ACA insiders parlay roles into private sector

With the Affordable Care Act’s rollout of open enrollment for 2014 deemed a “debacle” by President Obama’s own health secretary, Kathleen Sebelius, much attention has focused on the failings of a federal web portal long sold as the very symbol of the act’s accessibility.

The untold story is lack of continuity in implementing the act. Ever since the ACA was signed into law it has been a gold mine for those critical to helping the act succeed or fail.

In November 2011, I shared a stage in the venerable Willard Hotel in Washington, D.C. with Joel Ario, the Obama administration’s first head of the Office of Insurance Exchanges spearheading state exchange efforts.

In the federal bureaucracy’s labyrinth, the Office of Insurance Exchanges was part of the new Center for Consumer Information and Insurance Oversight created under the ACA. CCIO reports to the Centers for Medicare and Medicaid Services which, in turn, reports to the Department of Health and Human Services. If this confuses the layperson, he or she can be comforted to know it is no less confusing to regulators.

Ario was a former Oregon and Pennsylvania insurance commissioner. At the time of the forum we addressed, it had been announced that Ario was leaving his post in September to be closer to his family in Pennyslvania. Ario had been in the job since Aug. 30, 2010.

The Willard is where the term “lobbying” originated after patronage-seekers lined up in its ornate lobby to beseech President-elect Ulysses S. Grant for opportunities. And thus it was poignant that, a few weeks after Ario spoke there, a national lobbying firm announced Ario would be managing director of Manatt Health Solutions. Its clients include Aetna, the nation’s third-largest health insurer.

Having announced Ario’s departure, his boss, CCIIO Director Steve Larsen, Maryland’s former insurance commissioner, was next to go.

There was no statement that Larsen left to be closer to his family. Instead, he left in July 2012 to be closer to our nation’s largest health insurer, UnitedHealth Group, which he serves as executive vice president of subsidiary OPTUM. The multi-billion-dollar contract for the federal government’s Preexisting Conditions Insurance Plan, a bridge to 2014, was outsourced to UnitedHealth Group as well as — through its subsidiary Quality Software Services, Inc. — development of a critical part of the Healthcare.gov portal that has proved so disastrous. On Oct. 25, the Administration announced the company it was tasking as general contractor to fix mistakes made by QSSI and other vendors: QSSI.

* _Your assignment_
Resume the article on Affordable Care Act officials moving into private-sector jobs, picking up right after its final sentence.

* _Record excerpts_
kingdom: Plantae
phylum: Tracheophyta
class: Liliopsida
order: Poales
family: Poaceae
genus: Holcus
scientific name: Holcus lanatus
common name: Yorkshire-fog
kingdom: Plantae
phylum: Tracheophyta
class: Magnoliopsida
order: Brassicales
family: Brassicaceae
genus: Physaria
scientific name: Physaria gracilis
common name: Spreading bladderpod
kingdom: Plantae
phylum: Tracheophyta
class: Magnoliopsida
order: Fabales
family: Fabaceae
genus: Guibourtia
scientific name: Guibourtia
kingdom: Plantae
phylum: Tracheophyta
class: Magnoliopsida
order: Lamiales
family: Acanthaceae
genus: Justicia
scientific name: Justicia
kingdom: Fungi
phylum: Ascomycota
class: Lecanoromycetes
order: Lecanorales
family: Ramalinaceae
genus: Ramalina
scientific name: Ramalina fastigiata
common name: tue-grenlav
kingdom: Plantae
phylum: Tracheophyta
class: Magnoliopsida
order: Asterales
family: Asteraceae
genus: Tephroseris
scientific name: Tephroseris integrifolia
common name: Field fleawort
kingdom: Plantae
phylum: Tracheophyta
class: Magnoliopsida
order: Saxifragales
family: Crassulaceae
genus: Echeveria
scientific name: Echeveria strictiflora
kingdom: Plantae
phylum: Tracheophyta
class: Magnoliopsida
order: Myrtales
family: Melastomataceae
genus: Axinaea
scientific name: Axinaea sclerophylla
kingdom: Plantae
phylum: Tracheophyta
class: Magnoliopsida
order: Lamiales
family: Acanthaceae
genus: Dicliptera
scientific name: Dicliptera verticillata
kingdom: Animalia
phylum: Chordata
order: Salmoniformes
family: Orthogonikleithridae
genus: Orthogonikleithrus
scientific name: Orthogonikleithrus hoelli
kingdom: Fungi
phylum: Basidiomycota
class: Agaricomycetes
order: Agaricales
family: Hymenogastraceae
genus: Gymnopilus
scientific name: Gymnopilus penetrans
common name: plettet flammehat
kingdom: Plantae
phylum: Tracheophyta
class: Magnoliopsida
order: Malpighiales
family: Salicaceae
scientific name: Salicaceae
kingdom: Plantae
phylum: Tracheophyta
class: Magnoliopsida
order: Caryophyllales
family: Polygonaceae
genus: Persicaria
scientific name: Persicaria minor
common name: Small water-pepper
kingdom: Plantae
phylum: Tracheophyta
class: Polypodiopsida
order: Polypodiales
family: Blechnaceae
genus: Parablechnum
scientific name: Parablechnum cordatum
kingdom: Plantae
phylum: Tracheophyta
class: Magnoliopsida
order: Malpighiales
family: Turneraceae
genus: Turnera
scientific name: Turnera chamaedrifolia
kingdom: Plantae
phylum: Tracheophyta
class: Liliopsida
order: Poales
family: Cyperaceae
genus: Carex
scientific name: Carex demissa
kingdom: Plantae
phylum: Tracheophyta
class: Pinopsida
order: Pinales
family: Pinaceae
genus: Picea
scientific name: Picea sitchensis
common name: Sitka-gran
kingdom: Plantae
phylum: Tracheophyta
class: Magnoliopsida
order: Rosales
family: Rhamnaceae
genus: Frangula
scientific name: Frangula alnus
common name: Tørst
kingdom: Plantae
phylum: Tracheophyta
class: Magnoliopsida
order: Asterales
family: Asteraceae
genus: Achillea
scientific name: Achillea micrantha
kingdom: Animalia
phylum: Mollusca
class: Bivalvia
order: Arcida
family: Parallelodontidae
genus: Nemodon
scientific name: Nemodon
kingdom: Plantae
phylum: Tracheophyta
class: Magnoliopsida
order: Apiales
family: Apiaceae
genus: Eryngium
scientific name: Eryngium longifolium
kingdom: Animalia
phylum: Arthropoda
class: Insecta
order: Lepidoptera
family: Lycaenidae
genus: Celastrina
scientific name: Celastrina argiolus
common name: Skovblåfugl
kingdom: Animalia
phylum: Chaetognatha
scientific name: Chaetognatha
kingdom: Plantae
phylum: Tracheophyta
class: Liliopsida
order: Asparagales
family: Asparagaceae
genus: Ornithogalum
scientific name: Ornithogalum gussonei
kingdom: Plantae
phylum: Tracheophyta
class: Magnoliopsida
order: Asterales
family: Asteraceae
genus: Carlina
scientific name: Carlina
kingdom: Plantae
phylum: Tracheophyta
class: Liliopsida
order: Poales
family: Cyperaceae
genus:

* _Output for this exercise_
After advising Montana Sen. Max Baucus during consideration of the ACA, Elizabeth Fowler went to work as a health care adviser to President Obama — where she made herself useful, according to media accounts, advising Wall Street investors hungry to know the direction ACA implementation was going. Fowler departed to take a job with health care giant Johnson &Johnson.

President Obama’s health reform director, Nancy-Ann DeParle, steered the president away from standing up to health care cost drivers. In August she became partner in a new private equity firm, Consonance Capital, guiding health care investments made more lucrative by her past decisions. A top adviser to Secretary Sebelius, Dr. Dora Hughes, became a “strategic adviser” for Sidley Austin — representing insurance, medical device, and pharmaceutical companies affected by the ACA.

The list goes on and on. Implementation for President Obama’s signature accomplishment would have gone better had its implementers rush to cash in been delayed until the act was actually implemented. Consumers and the administration have been ill-served by the ACA being treated as a get-rich-quick scheme by D.C. insiders.

Olympia attorney Brendan Williams is a frequent writer on health care issues.